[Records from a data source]
BEGIN

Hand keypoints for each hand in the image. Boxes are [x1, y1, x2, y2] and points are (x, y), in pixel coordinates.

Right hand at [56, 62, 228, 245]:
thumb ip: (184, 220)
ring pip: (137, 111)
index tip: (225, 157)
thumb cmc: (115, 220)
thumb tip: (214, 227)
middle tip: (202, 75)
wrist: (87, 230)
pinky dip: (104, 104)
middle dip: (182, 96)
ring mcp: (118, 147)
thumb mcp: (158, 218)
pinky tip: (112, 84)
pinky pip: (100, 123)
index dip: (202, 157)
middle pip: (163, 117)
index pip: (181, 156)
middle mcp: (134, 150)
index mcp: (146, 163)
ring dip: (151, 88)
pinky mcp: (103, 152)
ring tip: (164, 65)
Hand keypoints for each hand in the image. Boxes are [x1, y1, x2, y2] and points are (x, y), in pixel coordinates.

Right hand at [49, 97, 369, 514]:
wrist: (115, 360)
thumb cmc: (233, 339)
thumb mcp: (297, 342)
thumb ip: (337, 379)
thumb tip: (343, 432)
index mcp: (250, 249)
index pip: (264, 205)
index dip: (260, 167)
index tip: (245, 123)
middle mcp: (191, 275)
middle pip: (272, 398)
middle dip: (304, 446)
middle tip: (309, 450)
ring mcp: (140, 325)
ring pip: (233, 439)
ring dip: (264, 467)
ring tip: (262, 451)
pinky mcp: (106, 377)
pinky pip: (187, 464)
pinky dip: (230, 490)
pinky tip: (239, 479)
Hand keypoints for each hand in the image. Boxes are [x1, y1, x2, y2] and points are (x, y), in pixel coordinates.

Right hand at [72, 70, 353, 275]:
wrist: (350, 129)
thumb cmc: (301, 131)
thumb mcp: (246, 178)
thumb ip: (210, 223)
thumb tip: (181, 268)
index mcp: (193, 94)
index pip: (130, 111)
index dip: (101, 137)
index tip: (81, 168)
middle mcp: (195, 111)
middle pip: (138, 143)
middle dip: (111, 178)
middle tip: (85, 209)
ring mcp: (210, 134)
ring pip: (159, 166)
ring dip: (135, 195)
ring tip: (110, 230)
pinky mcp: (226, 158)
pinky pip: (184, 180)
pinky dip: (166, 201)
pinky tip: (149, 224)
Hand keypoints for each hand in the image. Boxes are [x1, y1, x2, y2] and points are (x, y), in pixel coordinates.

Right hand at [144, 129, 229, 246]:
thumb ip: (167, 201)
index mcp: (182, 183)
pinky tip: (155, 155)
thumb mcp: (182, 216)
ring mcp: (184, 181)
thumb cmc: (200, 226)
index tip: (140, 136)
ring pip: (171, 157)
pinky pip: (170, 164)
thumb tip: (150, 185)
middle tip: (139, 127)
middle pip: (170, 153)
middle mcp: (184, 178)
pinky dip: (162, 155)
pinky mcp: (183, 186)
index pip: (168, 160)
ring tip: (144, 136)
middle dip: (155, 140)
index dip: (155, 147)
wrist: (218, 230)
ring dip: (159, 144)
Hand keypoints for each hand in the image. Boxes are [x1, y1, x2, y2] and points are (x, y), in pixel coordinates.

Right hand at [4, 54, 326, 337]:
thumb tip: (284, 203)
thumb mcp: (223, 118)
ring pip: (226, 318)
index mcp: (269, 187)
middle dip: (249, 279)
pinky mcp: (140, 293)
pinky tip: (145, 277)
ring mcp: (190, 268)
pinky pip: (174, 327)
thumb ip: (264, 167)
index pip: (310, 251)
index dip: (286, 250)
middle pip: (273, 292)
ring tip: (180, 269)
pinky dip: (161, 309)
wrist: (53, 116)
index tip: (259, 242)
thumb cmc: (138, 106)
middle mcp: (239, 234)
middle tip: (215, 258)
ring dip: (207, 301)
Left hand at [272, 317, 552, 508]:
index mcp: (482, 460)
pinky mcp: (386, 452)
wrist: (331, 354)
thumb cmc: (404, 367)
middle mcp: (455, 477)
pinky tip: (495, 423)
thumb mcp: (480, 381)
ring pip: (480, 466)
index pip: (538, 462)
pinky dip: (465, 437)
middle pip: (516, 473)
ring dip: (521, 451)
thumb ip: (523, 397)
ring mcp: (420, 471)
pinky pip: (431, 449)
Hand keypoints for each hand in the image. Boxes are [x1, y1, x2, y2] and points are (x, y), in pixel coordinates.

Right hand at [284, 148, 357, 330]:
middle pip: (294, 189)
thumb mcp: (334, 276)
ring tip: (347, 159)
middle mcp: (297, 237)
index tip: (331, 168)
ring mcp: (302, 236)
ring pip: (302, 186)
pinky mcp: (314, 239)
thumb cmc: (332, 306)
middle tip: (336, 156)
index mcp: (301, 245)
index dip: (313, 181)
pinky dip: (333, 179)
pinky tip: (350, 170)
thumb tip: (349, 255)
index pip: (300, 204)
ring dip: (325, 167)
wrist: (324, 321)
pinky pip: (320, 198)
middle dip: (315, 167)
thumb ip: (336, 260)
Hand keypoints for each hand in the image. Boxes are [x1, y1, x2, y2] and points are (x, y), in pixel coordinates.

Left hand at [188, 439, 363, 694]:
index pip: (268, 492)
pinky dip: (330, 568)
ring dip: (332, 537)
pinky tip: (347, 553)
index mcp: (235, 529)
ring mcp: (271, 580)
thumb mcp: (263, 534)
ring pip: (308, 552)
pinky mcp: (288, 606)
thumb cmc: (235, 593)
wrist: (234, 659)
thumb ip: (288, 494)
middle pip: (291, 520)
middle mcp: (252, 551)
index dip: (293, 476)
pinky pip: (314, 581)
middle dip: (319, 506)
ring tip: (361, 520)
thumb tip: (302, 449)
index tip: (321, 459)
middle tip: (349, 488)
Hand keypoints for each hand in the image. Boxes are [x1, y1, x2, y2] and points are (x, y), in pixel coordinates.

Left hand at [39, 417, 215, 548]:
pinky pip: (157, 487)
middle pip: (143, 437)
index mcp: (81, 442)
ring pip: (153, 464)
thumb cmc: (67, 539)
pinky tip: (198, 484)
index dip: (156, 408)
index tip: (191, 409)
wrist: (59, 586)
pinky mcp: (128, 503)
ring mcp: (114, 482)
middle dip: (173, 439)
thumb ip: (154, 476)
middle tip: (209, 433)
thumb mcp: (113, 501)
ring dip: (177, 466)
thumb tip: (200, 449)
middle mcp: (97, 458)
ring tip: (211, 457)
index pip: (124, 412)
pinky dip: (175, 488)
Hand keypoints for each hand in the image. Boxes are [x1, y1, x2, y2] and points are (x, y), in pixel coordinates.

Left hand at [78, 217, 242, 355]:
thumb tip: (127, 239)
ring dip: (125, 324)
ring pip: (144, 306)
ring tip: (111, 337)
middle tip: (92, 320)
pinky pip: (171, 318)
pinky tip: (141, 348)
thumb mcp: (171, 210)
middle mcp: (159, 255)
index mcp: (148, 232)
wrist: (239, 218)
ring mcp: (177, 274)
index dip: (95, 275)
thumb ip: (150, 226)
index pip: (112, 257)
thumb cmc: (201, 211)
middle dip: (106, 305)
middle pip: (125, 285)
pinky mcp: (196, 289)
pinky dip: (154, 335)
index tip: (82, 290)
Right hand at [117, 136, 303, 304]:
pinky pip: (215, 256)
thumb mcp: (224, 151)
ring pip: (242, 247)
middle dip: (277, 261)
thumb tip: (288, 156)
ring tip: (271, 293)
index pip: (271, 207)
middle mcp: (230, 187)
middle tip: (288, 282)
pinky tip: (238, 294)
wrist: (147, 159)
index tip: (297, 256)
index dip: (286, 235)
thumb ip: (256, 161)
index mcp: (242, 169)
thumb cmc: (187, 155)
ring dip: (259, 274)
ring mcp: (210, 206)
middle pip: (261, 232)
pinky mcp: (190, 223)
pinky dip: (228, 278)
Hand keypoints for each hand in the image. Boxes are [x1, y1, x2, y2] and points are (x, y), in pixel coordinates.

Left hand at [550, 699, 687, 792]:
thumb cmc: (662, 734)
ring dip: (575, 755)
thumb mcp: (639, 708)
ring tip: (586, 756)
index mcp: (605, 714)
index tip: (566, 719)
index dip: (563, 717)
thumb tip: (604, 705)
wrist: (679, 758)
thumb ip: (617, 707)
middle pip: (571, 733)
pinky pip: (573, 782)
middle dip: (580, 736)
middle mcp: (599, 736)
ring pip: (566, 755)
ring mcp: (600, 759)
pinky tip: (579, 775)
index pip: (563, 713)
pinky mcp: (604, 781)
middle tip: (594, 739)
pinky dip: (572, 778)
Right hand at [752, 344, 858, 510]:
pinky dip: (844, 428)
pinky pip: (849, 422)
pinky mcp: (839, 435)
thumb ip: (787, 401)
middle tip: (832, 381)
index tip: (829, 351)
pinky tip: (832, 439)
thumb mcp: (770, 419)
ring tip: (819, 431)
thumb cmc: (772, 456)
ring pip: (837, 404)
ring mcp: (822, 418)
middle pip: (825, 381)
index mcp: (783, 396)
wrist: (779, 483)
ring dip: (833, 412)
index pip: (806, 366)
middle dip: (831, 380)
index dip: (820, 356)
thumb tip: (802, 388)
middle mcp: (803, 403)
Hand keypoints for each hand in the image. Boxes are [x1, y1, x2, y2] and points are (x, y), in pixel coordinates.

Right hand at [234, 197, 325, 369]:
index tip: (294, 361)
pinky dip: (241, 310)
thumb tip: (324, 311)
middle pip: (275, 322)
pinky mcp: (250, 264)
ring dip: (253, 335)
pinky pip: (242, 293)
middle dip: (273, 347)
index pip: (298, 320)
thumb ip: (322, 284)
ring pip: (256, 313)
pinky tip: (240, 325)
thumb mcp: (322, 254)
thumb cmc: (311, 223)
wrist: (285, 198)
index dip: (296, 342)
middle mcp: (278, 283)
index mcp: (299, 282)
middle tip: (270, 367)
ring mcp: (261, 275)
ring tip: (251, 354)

END

• [Your objective] For this exercise, repeat exactly the lines of the data above from the one with "index dip: (101, 137)" down to the one with "thumb ip: (167, 201)", both end lines included.

• [Task solution]
index dip: (101, 137)
index tip: (81, 168)
middle mcp: (195, 111)
middle pip: (138, 143)
middle dip: (111, 178)
middle tip: (85, 209)
ring mcp: (210, 134)
ring pip: (159, 166)
ring dip: (135, 195)
ring tip: (110, 230)
pinky mcp: (226, 158)
pinky pip: (184, 180)
pinky dip: (166, 201)
pinky tip: (149, 224)
Hand keypoints for each hand in the image. Boxes are [x1, y1, x2, y2] and points are (x, y), in pixel coordinates.

Right hand at [144, 129, 229, 246]:
thumb ip: (167, 201)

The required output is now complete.